Iterative Alignment Results

Before moving to the multi-resolution pyramid search, I also tested the simpler single-scale iterative alignment approach. Below are the results for three of the provided .jpg images: Cathedral, Monastery, and Tobolsk.

Cathedral (Iterative)

Best Red Shifts: (3, 12) | Best Green Shifts: (2, 5)

Monastery (Iterative)

Best Red Shifts: (2, 3) | Best Green Shifts: (2, -3)

Tobolsk (Iterative)

Best Red Shifts: (3, 6) | Best Green Shifts: (3, 3)

Pyramid Alignment Results

Here are results on all of the provided images. Each block shows the stacked (unaligned), uncropped (aligned), and cropped (final) versions, along with the best shifts I found.

Emir

Best Red Shifts: (57, 103) | Best Green Shifts: (24, 49)

Italil

Best Red Shifts: (35, 76) | Best Green Shifts: (21, 38)

Church

Best Red Shifts: (-4, 58) | Best Green Shifts: (4, 25)

Three Generations

Best Red Shifts: (11, 112) | Best Green Shifts: (14, 53)

Lugano

Best Red Shifts: (-29, 93) | Best Green Shifts: (-16, 41)

Melons

Best Red Shifts: (13, 178) | Best Green Shifts: (11, 82)

Lastochikino

Best Red Shifts: (-9, 75) | Best Green Shifts: (-2, -3)

Icon

Best Red Shifts: (23, 89) | Best Green Shifts: (17, 41)

Siren

Best Red Shifts: (-25, 96) | Best Green Shifts: (-6, 49)

Self Portrait

Best Red Shifts: (37, 176) | Best Green Shifts: (29, 79)

Harvesters

Best Red Shifts: (14, 124) | Best Green Shifts: (17, 60)

Monastery

Best Red Shifts: (2, 3) | Best Green Shifts: (2, -3)

Tobolsk

Best Red Shifts: (3, 6) | Best Green Shifts: (3, 3)

Cathedral

Best Red Shifts: (3, 12) | Best Green Shifts: (2, 5)

My Own Examples

I also processed additional glass plate scans from the Prokudin-Gorskii collection. The first was a high resolution tif image. The second is a lower resolution jpg. Below are the two examples aligned using the same pipeline:

Group of eleven adults and children, seated on a rug, in front of a yurt

Best Red Shifts: (49, 130) | Best Green Shifts: (31, 58)

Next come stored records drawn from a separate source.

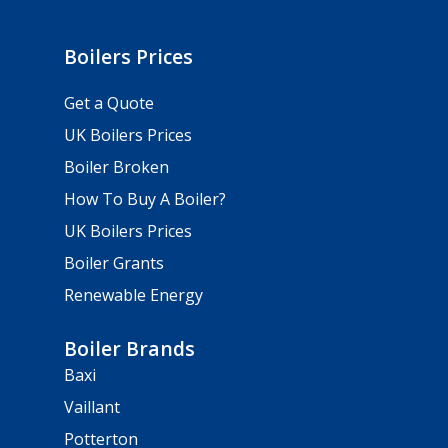
Boilers Prices
Get a Quote
UK Boilers Prices
Boiler Broken
How To Buy A Boiler?
UK Boilers Prices
Boiler Grants
Renewable Energy
Boiler Brands
Baxi
Vaillant
Potterton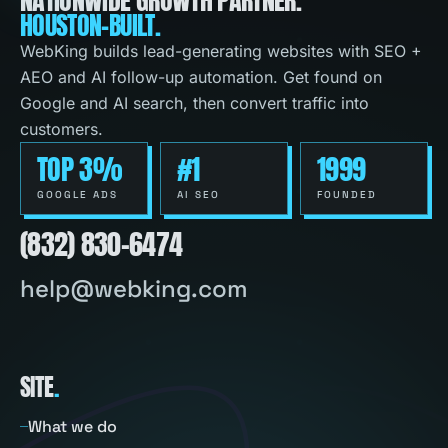
HOUSTON-BUILT.
WebKing builds lead-generating websites with SEO +
AEO and AI follow-up automation. Get found on
Google and AI search, then convert traffic into
customers.
TOP 3%
#1
1999
GOOGLE ADS
AI SEO
FOUNDED
(832) 830-6474
help@webking.com
SITE
.
What we do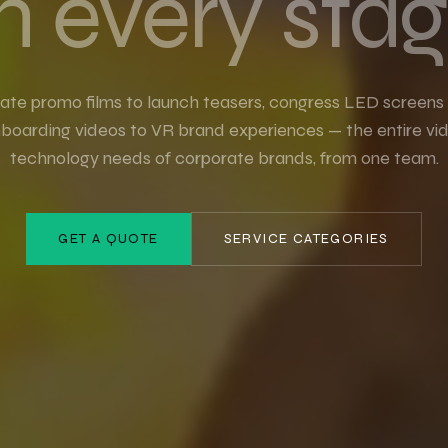
n every stag
ate promo films to launch teasers, congress LED screens
nboarding videos to VR brand experiences — the entire vi
technology needs of corporate brands, from one team.
GET A QUOTE
SERVICE CATEGORIES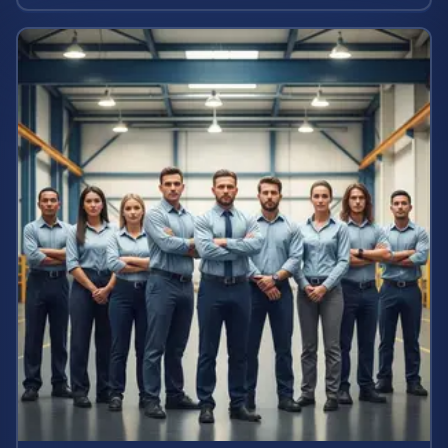
calculate your case value.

[Group of eleven adults and children, seated on a rug, in front of a yurt] Not too bad. High resolution images will of course be shakier.

V Alupkie. Krym

Best Red Shifts: (-3, 14) | Best Green Shifts: (-1, 3)

[V Alupkie. Krym] As expected, a better alignment for a lower res image.

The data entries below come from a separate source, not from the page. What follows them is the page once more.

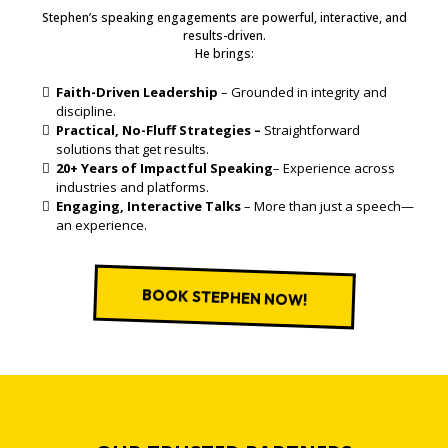
Stephen’s speaking engagements are powerful, interactive, and
results-driven.
He brings:
Faith-Driven Leadership
– Grounded in integrity and
discipline.
Practical, No-Fluff Strategies –
Straightforward
solutions that get results.
20+ Years of Impactful Speaking
– Experience across
industries and platforms.
Engaging, Interactive Talks
– More than just a speech—
an experience.
BOOK STEPHEN NOW!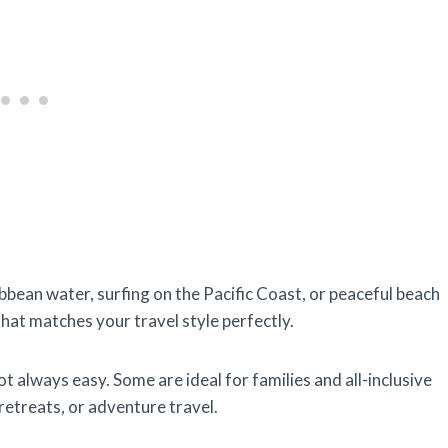
bbean water, surfing on the Pacific Coast, or peaceful beach
hat matches your travel style perfectly.
 always easy. Some are ideal for families and all-inclusive
 retreats, or adventure travel.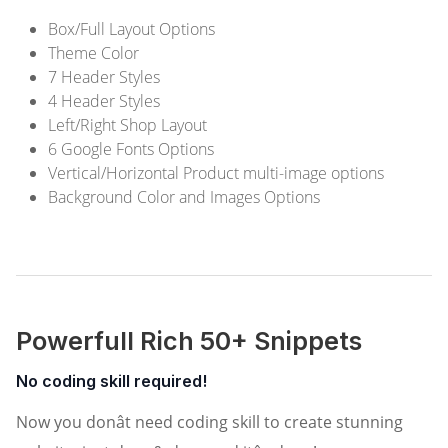
Box/Full Layout Options
Theme Color
7 Header Styles
4 Header Styles
Left/Right Shop Layout
6 Google Fonts Options
Vertical/Horizontal Product multi-image options
Background Color and Images Options
Powerfull Rich 50+ Snippets
No coding skill required!
Now you donât need coding skill to create stunning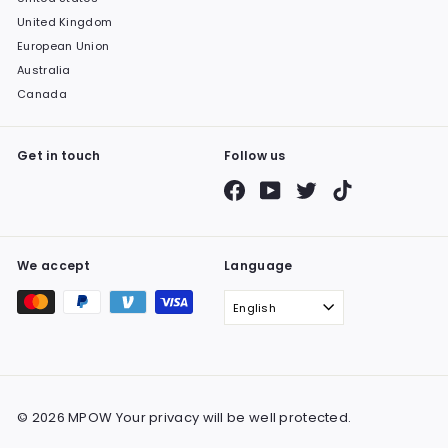
United Kingdom
European Union
Australia
Canada
Get in touch
Follow us
Facebook
YouTube
Twitter
TikTok
We accept
Language
English
© 2026 MPOW Your privacy will be well protected.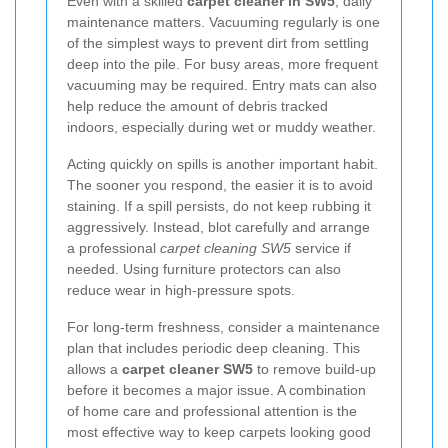
Even with a skilled
carpet cleaner in SW5
, daily
maintenance matters. Vacuuming regularly is one
of the simplest ways to prevent dirt from settling
deep into the pile. For busy areas, more frequent
vacuuming may be required. Entry mats can also
help reduce the amount of debris tracked
indoors, especially during wet or muddy weather.
Acting quickly on spills is another important habit.
The sooner you respond, the easier it is to avoid
staining. If a spill persists, do not keep rubbing it
aggressively. Instead, blot carefully and arrange
a professional
carpet cleaning SW5
service if
needed. Using furniture protectors can also
reduce wear in high-pressure spots.
For long-term freshness, consider a maintenance
plan that includes periodic deep cleaning. This
allows a
carpet cleaner SW5
to remove build-up
before it becomes a major issue. A combination
of home care and professional attention is the
most effective way to keep carpets looking good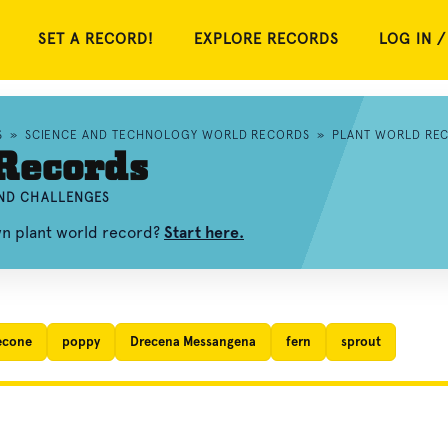
SET A RECORD!
EXPLORE RECORDS
LOG IN /
S
»
SCIENCE AND TECHNOLOGY WORLD RECORDS
»
PLANT WORLD RE
Records
AND CHALLENGES
wn plant world record?
Start here.
econe
poppy
Drecena Messangena
fern
sprout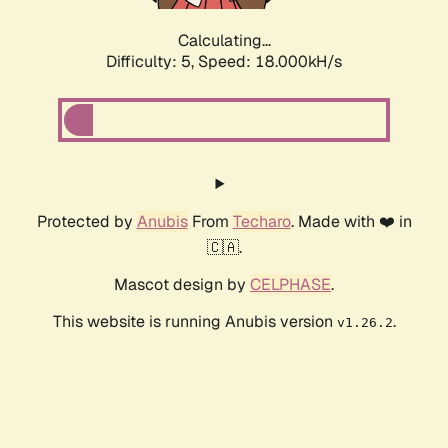
Calculating...
Difficulty: 5,
Speed: 18.000kH/s
Protected by
Anubis
From
Techaro
. Made with ❤️ in
🇨🇦.
Mascot design by
CELPHASE
.
This website is running Anubis version
.
v1.26.2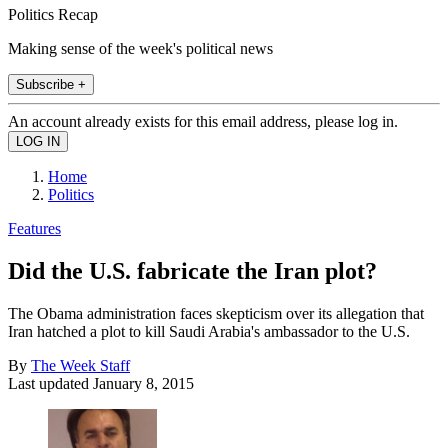
Politics Recap
Making sense of the week's political news
Subscribe +
An account already exists for this email address, please log in.
Home
Politics
Features
Did the U.S. fabricate the Iran plot?
The Obama administration faces skepticism over its allegation that
Iran hatched a plot to kill Saudi Arabia's ambassador to the U.S.
By
The Week Staff
Last updated
January 8, 2015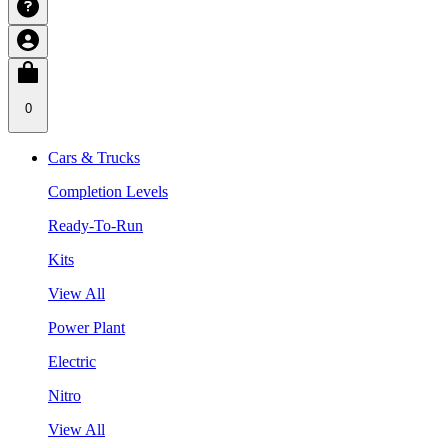
0
Cars & Trucks
Completion Levels
Ready-To-Run
Kits
View All
Power Plant
Electric
Nitro
View All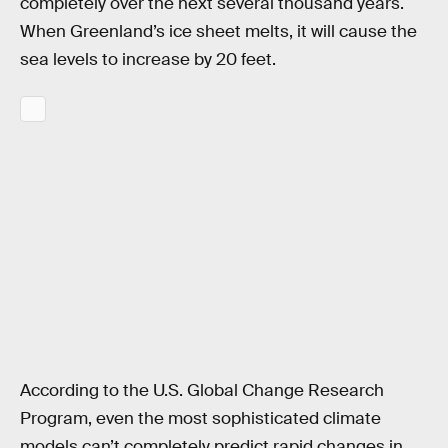
completely over the next several thousand years.
When Greenland’s ice sheet melts, it will cause the
sea levels to increase by 20 feet.
According to the U.S. Global Change Research
Program, even the most sophisticated climate
models can’t completely predict rapid changes in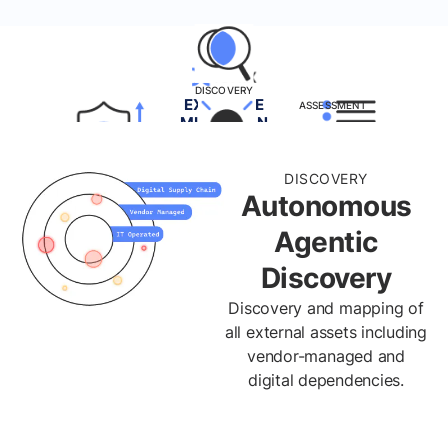
DISCOVERY
EXPOSURE
ASSESSMENT
MITIGATION
INVENTORY
VALIDATION
PRIORITIZATION
DISCOVERY
REMEDIATION
Autonomous
Agentic
Discovery
Discovery and mapping of
all external assets including
vendor-managed and
digital dependencies.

Failures and Future Improvements

Although the alignment pipeline works reasonably well overall, two key issues still stand out:

Residual Color Fringing: Many outputs still show colored outlines (red, green, or blue) around edges, especially in high-contrast regions such as clothing, trees, and buildings. Future Fix: This could be reduced by refining the search with sub-pixel alignment or gradient-based optimization, rather than relying solely on integer pixel shifts.

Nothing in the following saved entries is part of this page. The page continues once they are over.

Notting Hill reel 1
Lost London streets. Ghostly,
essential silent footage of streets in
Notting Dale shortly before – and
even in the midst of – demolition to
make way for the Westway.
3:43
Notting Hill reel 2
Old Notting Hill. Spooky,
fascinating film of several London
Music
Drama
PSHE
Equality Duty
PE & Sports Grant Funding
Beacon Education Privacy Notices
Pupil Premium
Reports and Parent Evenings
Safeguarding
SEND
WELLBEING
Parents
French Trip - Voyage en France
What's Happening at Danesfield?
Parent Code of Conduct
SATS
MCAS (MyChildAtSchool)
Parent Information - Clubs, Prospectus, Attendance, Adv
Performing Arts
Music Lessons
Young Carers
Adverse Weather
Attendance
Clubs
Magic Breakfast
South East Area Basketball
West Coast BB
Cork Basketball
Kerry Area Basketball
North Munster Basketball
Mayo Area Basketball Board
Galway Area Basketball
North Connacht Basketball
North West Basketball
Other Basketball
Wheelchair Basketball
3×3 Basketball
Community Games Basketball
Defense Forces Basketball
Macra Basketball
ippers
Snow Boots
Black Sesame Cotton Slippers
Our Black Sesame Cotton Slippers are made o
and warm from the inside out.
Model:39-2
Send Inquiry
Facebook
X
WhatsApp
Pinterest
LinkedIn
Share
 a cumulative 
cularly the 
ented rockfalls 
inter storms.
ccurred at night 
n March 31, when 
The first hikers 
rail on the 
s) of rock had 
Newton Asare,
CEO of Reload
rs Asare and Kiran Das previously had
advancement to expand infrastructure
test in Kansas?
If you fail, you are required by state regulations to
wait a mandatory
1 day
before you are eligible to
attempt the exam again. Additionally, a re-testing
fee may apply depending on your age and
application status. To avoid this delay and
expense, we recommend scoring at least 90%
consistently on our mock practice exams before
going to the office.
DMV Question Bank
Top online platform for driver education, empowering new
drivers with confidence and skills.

Particular Image Problem Areas: The Emir

Different brightness per channel: the robe is very bright in Red but not in Blue/Green, so raw pixel scores get confused.
Strong borders/artifacts: thick edges around the scan pull the alignment toward the wrong shift.
Busy patterns: lots of fine, repetitive details create false matches, especially at the coarser pyramid levels.

How I Tried to Fix Emir

Trimmed borders more: increased border trim (≈8% -> 10%) to ignore black frames and scan artifacts.
Stronger pyramid search: added a level and used a slightly larger search window at each scale.

Together, these fixes made a small, but noticeable difference.

Bells and Whistles

Unfortunately nothing. I tried to get the overlap crop to work, but it took too long and I have other homework.